Agent comes back and says he has offered to do one of the repairs we had identified during previous negotiations (before we made the all cash "as is" offer) and that the price "will be different" when he puts it back on the market. I think this is his attempt at "sweetening the pot." Are you kidding me?!?! No one needs a house this bad.
I bet his agent is ready to kill him. Anyway, I still would love to know what the $15K lien was for....but regardless, you dodged a bullet!
It is very common to list encumbered properties.
The contract should indicate that all liens will be cleared prior to closing.
A mortgage is a lien, for example.
A furnace or AC unit with a loan financed through a utility company is a common lien
The seller is just playing stupid games, from the OP's description.
Usually the mechanics lien expires after a year (must be renewed) so I first thought he was trying to delay the closing to let the lien expire.

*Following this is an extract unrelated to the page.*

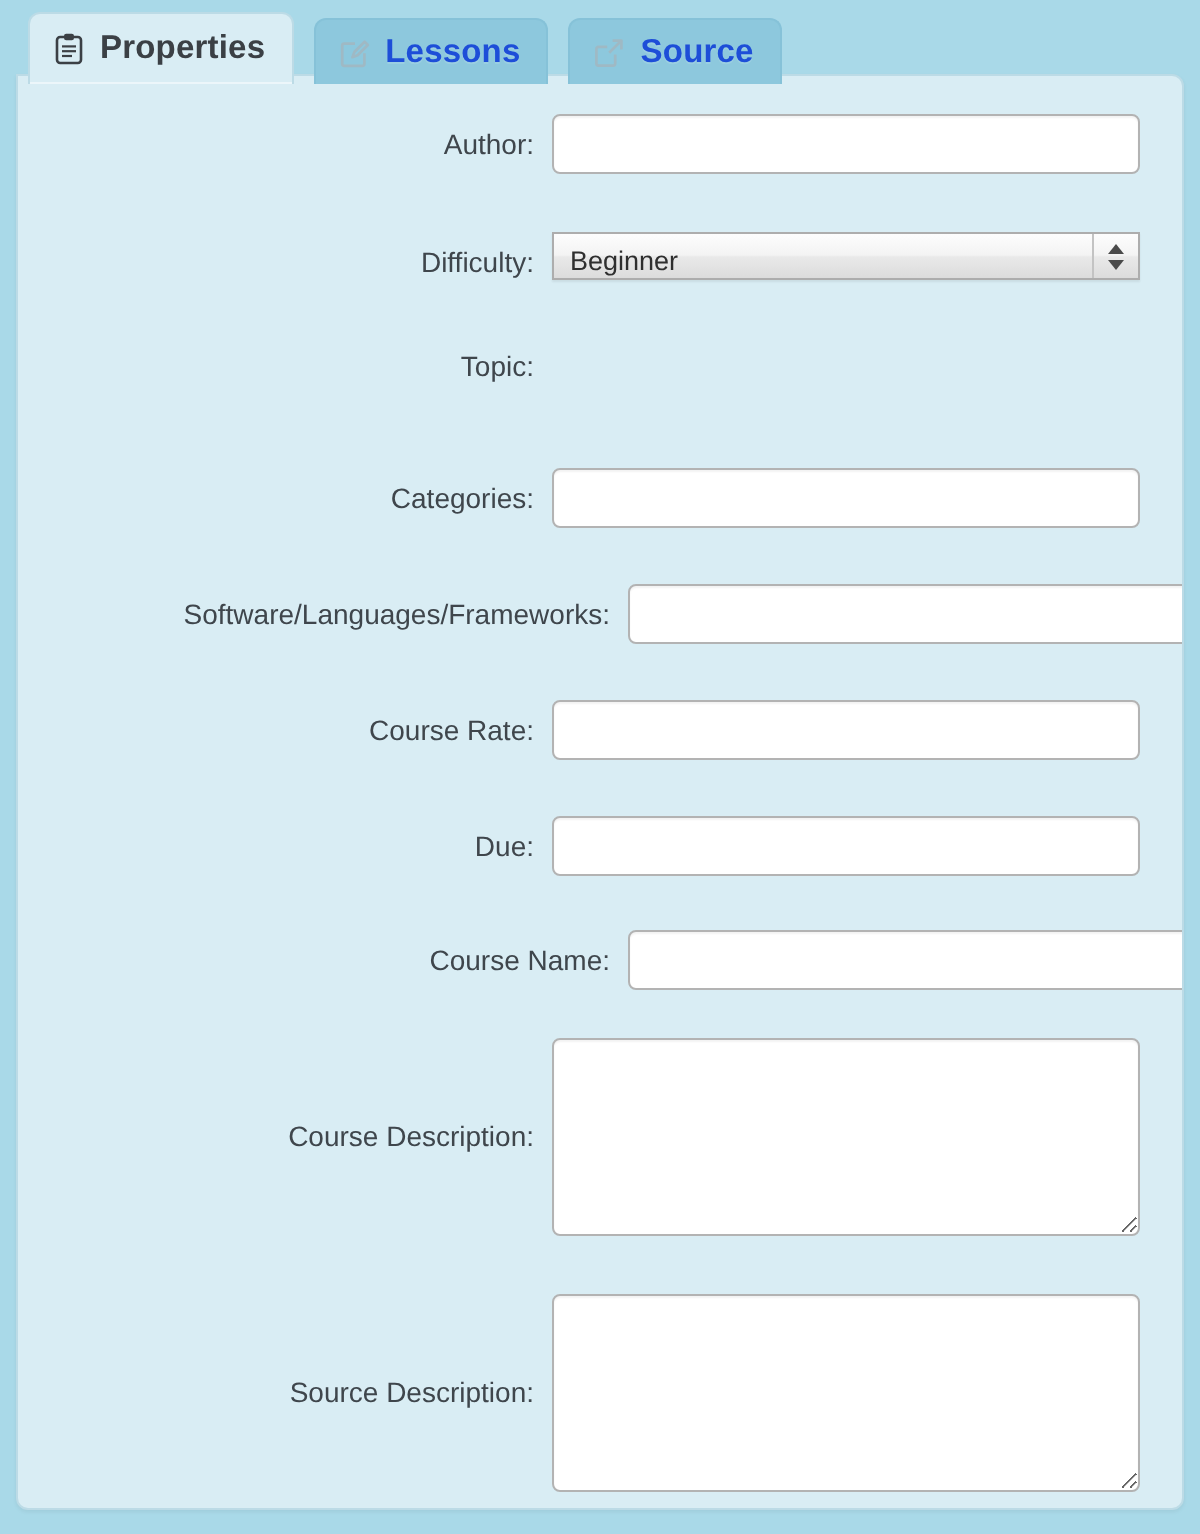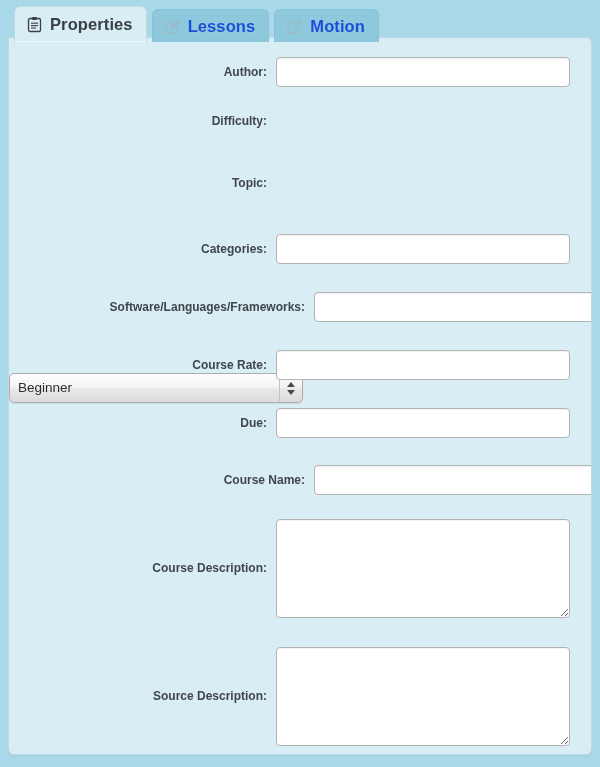"Properties" .tabbar { gap: 5px -> 10px }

I had a lien on a property once, title company called to get the payoff and I never heard from them again (or got a check). So I look online and the owner got a 1mm mortgage on the property and I called to ask the title company how he did that without paying the lien? They said he delayed the refi 2 weeks, lien expired and he then got the loan.
Guy was a sleazy lawyer so it didn't surprise me at all. About 10 years later he hung himself in the garage after a divorce, couple DUI arrests and finally he got disbarred for offering legal services in trade for sex. The woman he was offering his "services" to was a local tv reporter......needless to say she had a story to tell on air and it didn't go well for him!
I’m glad you put your foot down. People are crazy.